[READING TEXT]

## Start

Cherie Blair has been hired by two local authority funds to seek compensation for the “massive losses” incurred when RBS was bailed out and the share price collapsed.
They claim that on multiple occasions RBS and Sir Fred, its former chief executive, “falsely reassured” investors that the bank was in good health when it was “effectively insolvent” because of bad loans.
The lawsuit is being taken on behalf of North Yorkshire and Merseyside council pension funds, which have a combined value of about £4 billion.
It names RBS and its entire board of directors, including the former chairman Sir Tom McKillop, as defendants.
It has been submitted to a court in New York, accusing Sir Fred of “hubris” for insisting on a disastrous lending and acquisition strategy that ran the bank into the ground. Class action lawsuits are common in the US, where the courts are more flexible and less expensive.
The class action lawsuit is open to all European and US investors in RBS to join. So far, only a Dutch metal workers scheme has joined, but Mrs Blair said that she would coordinate with other RBS shareholders “with the aim of securing justice for as wide a pool of affected investors as possible”.

## End

[RECORDED DATA]

## Start

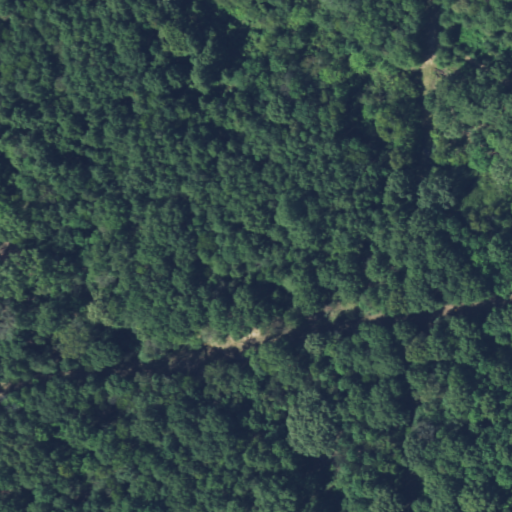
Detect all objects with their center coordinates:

## End

[WHAT YOU WILL DO]
1. In the RBS lawsuit text, explain in one to three sentences why the suit accuses Sir Fred of "hubris".
2. In the RBS lawsuit text, switch "defendants" to "respondents" and give the passage again from "The lawsuit is" up to and including "and less expensive.".
3. Answer these questions from the RBS lawsuit text.
(a) On behalf of which two council pension funds is the lawsuit being taken?
(b) Who is named as the bank's former chairman?
(c) Which scheme has joined the class action so far?

[ANSWERS FOR THE TASKS]
1. The suit accuses Sir Fred of hubris because he insisted on a disastrous lending and acquisition strategy that ran the bank into the ground.

2.
The lawsuit is being taken on behalf of North Yorkshire and Merseyside council pension funds, which have a combined value of about £4 billion.
It names RBS and its entire board of directors, including the former chairman Sir Tom McKillop, as respondents.
It has been submitted to a court in New York, accusing Sir Fred of “hubris” for insisting on a disastrous lending and acquisition strategy that ran the bank into the ground. Class action lawsuits are common in the US, where the courts are more flexible and less expensive.

3.
(a) The North Yorkshire and Merseyside council pension funds.
(b) Sir Tom McKillop.
(c) A Dutch metal workers scheme.